Drucken mit dem PDF-Generator

Drucken aus der Webanwendung

Webbasierte Anwendungen sind auf dem Vormarsch. Nicht nur im Internet sondern auch im Intranet bzw. im Extranet. IT-Chefs haben die Vorteile schnell erkannt. Keine aufwendige Softwareverteilung, keine "Turnschuh-Administration" und eine zentrale Pflege der Applikationen sprechen für sich.

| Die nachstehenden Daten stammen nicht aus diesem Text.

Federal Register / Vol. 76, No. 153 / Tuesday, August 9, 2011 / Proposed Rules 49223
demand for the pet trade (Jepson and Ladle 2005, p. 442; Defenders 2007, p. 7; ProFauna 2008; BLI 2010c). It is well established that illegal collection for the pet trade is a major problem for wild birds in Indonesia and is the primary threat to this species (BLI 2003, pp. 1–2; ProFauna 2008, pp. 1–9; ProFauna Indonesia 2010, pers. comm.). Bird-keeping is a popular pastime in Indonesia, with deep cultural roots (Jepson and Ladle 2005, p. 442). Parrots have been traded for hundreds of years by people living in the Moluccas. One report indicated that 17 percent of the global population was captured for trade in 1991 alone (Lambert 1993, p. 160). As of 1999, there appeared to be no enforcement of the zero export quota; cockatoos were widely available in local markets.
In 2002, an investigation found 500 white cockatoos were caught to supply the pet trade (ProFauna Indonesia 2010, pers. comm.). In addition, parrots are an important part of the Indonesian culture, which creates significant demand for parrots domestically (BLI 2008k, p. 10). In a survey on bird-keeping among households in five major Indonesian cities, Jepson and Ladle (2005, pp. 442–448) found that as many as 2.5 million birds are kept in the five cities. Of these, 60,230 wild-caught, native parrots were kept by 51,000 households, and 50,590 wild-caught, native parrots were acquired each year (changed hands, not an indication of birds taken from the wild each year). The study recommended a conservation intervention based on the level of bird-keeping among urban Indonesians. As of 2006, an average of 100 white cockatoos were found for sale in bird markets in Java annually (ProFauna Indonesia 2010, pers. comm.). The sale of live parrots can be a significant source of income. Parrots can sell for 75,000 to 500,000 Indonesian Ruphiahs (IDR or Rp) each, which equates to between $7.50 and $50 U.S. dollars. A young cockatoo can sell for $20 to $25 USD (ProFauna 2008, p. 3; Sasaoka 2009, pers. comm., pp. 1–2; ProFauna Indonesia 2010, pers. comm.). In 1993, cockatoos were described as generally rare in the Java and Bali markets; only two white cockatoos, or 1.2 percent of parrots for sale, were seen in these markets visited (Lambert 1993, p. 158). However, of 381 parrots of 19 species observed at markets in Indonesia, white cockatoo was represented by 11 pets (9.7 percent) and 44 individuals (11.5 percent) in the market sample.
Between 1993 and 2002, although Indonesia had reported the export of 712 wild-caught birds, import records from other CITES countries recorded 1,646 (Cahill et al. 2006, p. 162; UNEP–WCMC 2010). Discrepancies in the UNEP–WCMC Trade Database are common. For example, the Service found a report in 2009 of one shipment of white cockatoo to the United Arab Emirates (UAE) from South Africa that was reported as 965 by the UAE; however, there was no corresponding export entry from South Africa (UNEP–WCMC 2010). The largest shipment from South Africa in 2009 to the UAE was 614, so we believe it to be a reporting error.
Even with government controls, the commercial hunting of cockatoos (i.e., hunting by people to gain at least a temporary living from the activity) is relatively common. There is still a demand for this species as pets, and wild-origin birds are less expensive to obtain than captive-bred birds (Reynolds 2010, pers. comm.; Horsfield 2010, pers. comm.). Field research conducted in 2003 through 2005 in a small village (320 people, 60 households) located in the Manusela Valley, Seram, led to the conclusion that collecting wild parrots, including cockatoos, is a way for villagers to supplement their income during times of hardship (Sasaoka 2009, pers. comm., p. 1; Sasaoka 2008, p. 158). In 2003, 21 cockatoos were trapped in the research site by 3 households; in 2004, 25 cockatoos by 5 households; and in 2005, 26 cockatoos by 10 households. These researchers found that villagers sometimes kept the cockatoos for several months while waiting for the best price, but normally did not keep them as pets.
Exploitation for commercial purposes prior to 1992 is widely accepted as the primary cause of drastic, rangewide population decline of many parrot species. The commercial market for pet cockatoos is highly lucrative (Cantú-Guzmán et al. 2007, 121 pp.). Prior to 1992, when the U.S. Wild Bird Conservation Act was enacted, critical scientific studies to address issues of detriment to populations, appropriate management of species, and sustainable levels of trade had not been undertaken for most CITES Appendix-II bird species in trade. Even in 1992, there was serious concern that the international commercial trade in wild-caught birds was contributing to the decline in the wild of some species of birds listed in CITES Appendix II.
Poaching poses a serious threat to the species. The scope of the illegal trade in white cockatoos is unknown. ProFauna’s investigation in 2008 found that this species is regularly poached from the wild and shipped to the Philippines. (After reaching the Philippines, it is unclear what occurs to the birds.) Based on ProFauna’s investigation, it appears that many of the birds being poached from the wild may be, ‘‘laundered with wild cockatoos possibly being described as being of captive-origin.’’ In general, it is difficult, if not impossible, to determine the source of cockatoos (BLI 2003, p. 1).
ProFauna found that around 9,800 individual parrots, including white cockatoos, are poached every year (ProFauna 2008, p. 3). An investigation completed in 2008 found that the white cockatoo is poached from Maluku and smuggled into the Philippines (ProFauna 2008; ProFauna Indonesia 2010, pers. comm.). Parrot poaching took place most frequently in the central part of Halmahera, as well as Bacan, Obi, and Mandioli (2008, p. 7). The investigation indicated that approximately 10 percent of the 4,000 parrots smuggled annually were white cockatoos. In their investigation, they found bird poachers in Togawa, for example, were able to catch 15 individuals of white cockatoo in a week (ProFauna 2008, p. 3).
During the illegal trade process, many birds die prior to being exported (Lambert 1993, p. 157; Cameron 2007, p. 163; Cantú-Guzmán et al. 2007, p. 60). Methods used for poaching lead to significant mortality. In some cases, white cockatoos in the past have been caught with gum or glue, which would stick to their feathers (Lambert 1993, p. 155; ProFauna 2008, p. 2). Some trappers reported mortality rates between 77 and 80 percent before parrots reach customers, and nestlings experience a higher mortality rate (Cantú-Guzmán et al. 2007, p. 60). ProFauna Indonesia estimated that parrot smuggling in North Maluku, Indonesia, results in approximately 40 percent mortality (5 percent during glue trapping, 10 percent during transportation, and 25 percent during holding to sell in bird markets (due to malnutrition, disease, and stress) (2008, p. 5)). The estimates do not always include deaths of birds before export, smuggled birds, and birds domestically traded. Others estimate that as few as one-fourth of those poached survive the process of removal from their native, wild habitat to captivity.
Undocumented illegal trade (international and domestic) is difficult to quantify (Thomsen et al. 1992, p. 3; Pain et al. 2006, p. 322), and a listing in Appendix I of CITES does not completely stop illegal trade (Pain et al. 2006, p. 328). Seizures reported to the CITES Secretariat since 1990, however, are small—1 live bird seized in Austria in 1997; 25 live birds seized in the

So wie in alten Zeiten, mit dem Unterschied, daß nicht ein Terminal als Eingabemedium dient, sondern der Webbrowser.

Ein Problem ist jedoch geblieben. Das Drucken gestaltet sich immer noch schwierig. Mit einem Webbrowser schafft man es mit erheblichem Aufwand gerade noch, ein einseitiges Dokument ordentlich auszudrucken. Sobald jedoch mehrseitige Dokumente mit definierten Seitenumbrüchen gedruckt werden müssen, bleibt nur eine wirkliche Alternative - das PDF-Format.

Mit dem trigonon PDF-Generator lösen Sie dieses Problem im Handumdrehen. Sie passen Ihre Webapplikation so an, daß sämtliche Druckjobs über eine standardisierte XML-Schnittstelle an den PDF-Generator übergeben werden. Der PDF-Generator erzeugt anschließend eine PDF-Datei in perfekter Qualität. Der Umbruch ist dort wo er sein soll und sowohl Zwischensumme als auch Seitenzahl werden an der richtigen Stelle ausgegeben.

Jedes Formular können Sie mit ein wenig Übung selber konfigurieren. Und damit der Konfigurationsaufwand einfach bleibt, können bereits vorgefertigte PDF-Dateien als Template hinterlegt werden. Das könnte z.B. Ihr Briefpapier oder ein beliebiger Vordruck sein. Denn darin unterscheidet sich der PDF-Generator erheblich von ähnlichen Produkten. Mit diesem System können vorgefertigte PDF-Dateien geöffnet und zur Laufzeit vervollständigt werden.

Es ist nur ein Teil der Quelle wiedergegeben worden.